Là, c'est tout de même fascinant : Marlène Schiappa lance une accusation en manichéisme, alors que c'est elle-même qui pose le débat comme une opposition entre les "gentils féministes déconstruits" et les "méchants réactionnaires machos". Encore une fois, Sandrine Rousseau parle explicitement d'une démarche progressive que chacun peut accomplir. À nouveau, c'est un sophisme de l'homme de paille, une caricature volontaire des propos que l'on entend réfuter.
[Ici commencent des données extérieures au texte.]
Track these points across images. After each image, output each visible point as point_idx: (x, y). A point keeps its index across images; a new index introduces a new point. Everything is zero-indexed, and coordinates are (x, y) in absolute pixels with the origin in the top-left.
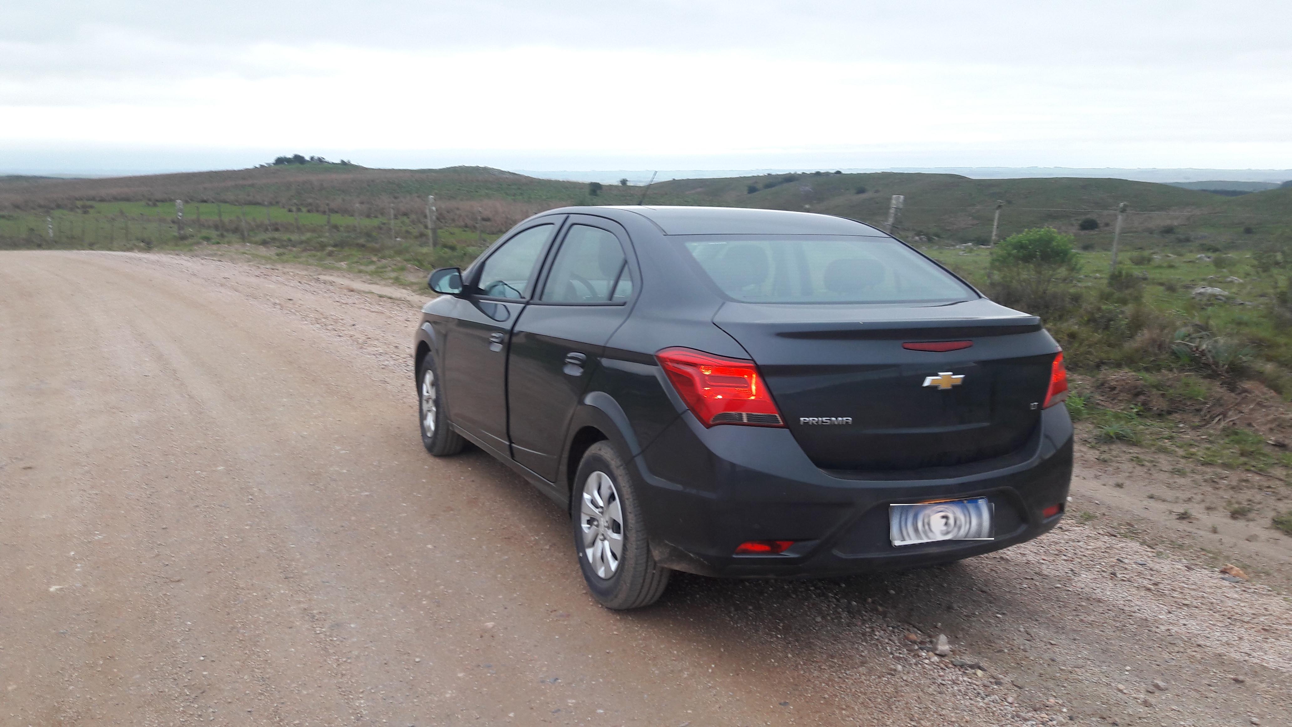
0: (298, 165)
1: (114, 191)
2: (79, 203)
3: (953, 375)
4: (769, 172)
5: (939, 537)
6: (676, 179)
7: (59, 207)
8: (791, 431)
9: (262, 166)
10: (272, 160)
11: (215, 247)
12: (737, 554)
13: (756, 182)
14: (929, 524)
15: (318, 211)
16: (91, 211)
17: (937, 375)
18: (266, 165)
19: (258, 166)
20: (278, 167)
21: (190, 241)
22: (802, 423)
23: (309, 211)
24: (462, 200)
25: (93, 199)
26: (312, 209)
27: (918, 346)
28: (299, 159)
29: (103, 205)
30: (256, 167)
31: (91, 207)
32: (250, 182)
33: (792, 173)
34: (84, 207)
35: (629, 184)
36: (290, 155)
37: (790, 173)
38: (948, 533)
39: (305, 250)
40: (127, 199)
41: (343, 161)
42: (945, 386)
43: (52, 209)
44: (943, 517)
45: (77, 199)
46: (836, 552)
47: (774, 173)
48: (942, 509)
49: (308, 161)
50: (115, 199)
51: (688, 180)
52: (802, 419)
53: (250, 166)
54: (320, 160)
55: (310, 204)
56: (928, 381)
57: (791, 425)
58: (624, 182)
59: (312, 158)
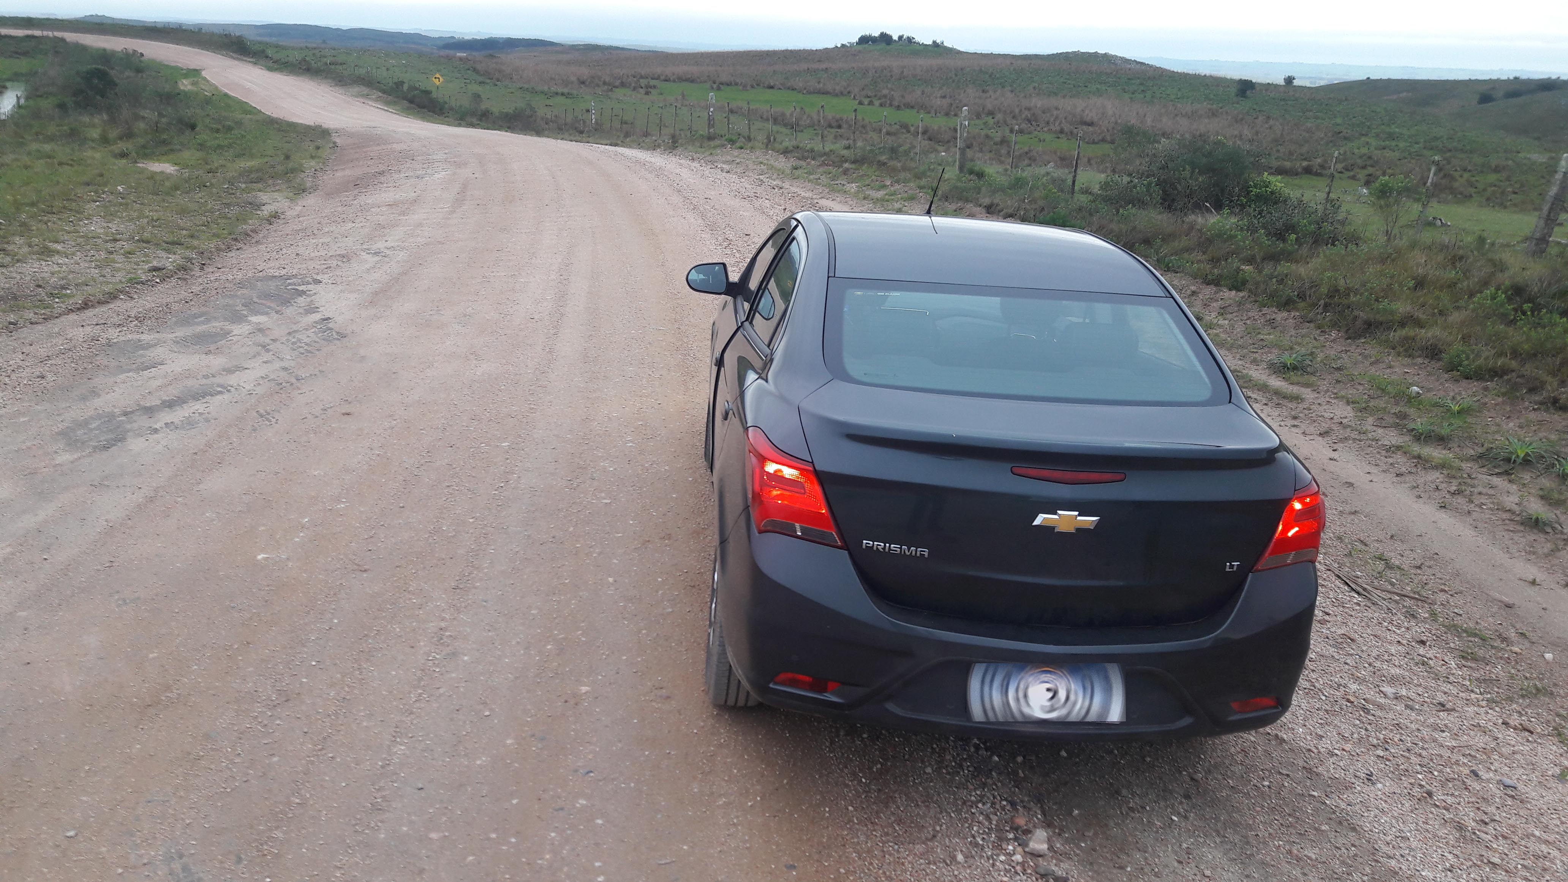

Alors, c'est sûr que c'est pratique : quand on prête à l'adversaire une position intenable, on a généralement moins de mal à en triompher.

Le stratagème de l'homme de paille

Et puis il y a cette phrase étonnante : "Des supporters de l'OM qui sont de gros barbus et qui traitent bien leurs enfants". N'est-ce pas elle qui, ici, utilise un cliché de genre ? Pourquoi les supporters de l'OM seraient-ils gros et barbus ? En quoi les gros barbus pourraient-ils être suspectés de mal traiter leurs enfants ? Et surtout : qui prétend cela ? Est-ce que cela apparaît dans les propos de Sandrine Rousseau ? Non, à aucun moment ! C'est encore, et toujours, le stratagème de l'homme de paille.

Je vous avoue que je m'interroge. Marlène Schiappa continue par ailleurs de se revendiquer féministe. Qu'elle éprouve le besoin de lancer de telles attaques, appuyées par des arguments aussi fallacieux, contre un concept sociologique qui est un outil important dans la lutte pour l'égalité entre les femmes et les hommes, cela tient du mystère. Sauf bien sûr à considérer qu'il pourrait y avoir, derrière, des visées stratégiques électoralistes…

Mais en dépit de ces débats, voire, du fait de ces débats, le mot de "déconstruction" s'est frayé un chemin dans l'espace public. On en parle, on l'explique, y compris sur ce plateau. Elle est peut-être là, la victoire de Sandrine Rousseau.